The winner was the incumbent MP, Jean-François Mancel of the right-wing UMP, who won 40.61 per cent of the vote.
With a score of 21.37 of the vote, Socialist Sylvie Houssin is now eliminated and there will be a second round runoff between the Front National’s Florence Italiani and the UMP candidate.
Socialist Party leader Harlem Désir has called upon Socialist voters to vote for the UMP candidate in order to stop a possible Front National victory.
Although the Socialists did not expect to win the by-election, they are taking stock of a result which signals considerable dissatisfaction amongst their own supporters.
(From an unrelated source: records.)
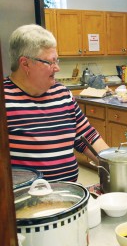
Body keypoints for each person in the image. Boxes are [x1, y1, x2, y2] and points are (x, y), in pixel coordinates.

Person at [4, 24, 109, 182]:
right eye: (50, 62)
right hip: (26, 202)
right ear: (25, 64)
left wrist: (118, 166)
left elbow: (88, 137)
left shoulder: (62, 94)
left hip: (68, 195)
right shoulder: (4, 99)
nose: (57, 68)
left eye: (57, 60)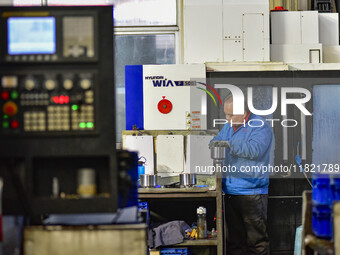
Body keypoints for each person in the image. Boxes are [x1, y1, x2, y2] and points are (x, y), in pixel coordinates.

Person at [209, 94, 273, 255]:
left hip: (251, 193)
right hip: (230, 191)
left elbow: (255, 150)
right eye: (226, 114)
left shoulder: (260, 126)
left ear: (244, 113)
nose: (227, 118)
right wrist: (213, 144)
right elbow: (216, 140)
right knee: (234, 242)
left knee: (256, 241)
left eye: (230, 115)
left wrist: (230, 144)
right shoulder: (229, 126)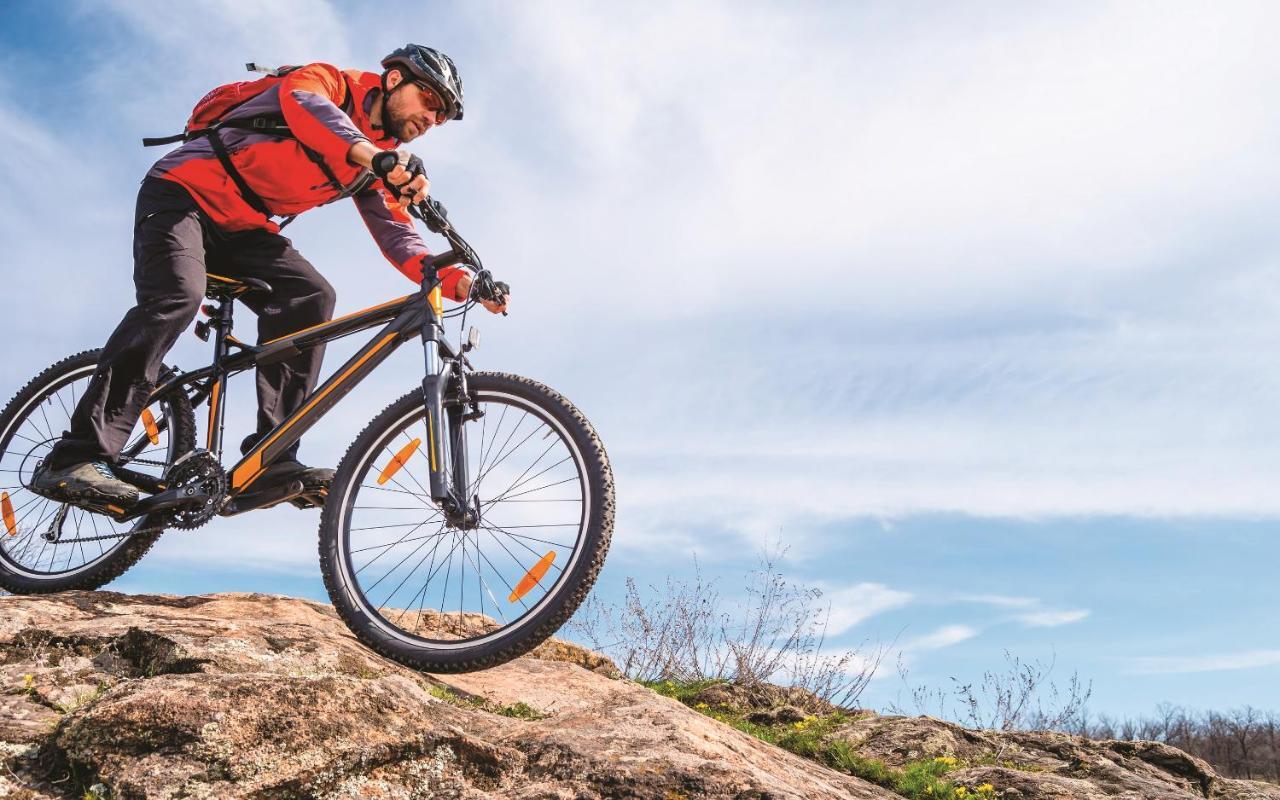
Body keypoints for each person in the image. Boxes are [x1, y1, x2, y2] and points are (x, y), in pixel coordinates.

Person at [31, 44, 508, 511]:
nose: (432, 119)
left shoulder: (381, 161)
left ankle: (269, 462)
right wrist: (374, 157)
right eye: (431, 100)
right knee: (179, 295)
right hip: (181, 195)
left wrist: (462, 283)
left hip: (244, 228)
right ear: (395, 78)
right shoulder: (329, 84)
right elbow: (306, 110)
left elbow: (401, 238)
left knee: (311, 296)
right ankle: (78, 456)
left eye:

In the last election in the constituency, in the June 2012 parliamentary elections, the Socialist result was only 63 votes behind the UMP’s winning score, although that result was then invalidated after a challenge from Houssin.
This weekend's turnout was low, with just over two thirds of voters choosing to abstain.
The failure of the Socialist candidate to make the second round will do nothing to raise the morale President François Hollande and Prime Minister Jean-Marc Ayrault, who are both plummeting in opinion polls.
The latest figures released today (Opinion Way survey) show that 67 per cent of those polled are unhappy with Hollande’s actions, 10 per cent higher than the February figure. Among left-wing voters there has been a 13 per cent increase in dissatisfaction compared to last month.
Hollande visited both Dijon and Bordeaux last week in a bid to get around the country and meet more people, though on his visit to Dijon, he faced some angry locals in one of the poorer districts.
Next week Hollande will appear on French television to outline some of the country’s difficulties and how he hopes to deal with them.
Prime Minister Jean-Marc Ayrault is also trailing in opinion polls, with only 31 per cent of those polled expressing satisfaction.
Ayrault also faces a vote of confidence on Wednesday but as the Socialists have a comfortable majority in the French lower house of parliament, he will win the vote easily.
Ayrault’s supporters insist the vote has more to do with the internal party politics of the right- wing opposition UMP and its contested boss Jean-François Copé, who is keen to bolster his credibility after November’s bitter party leadership battle.
Copé is behind the no confidence motion.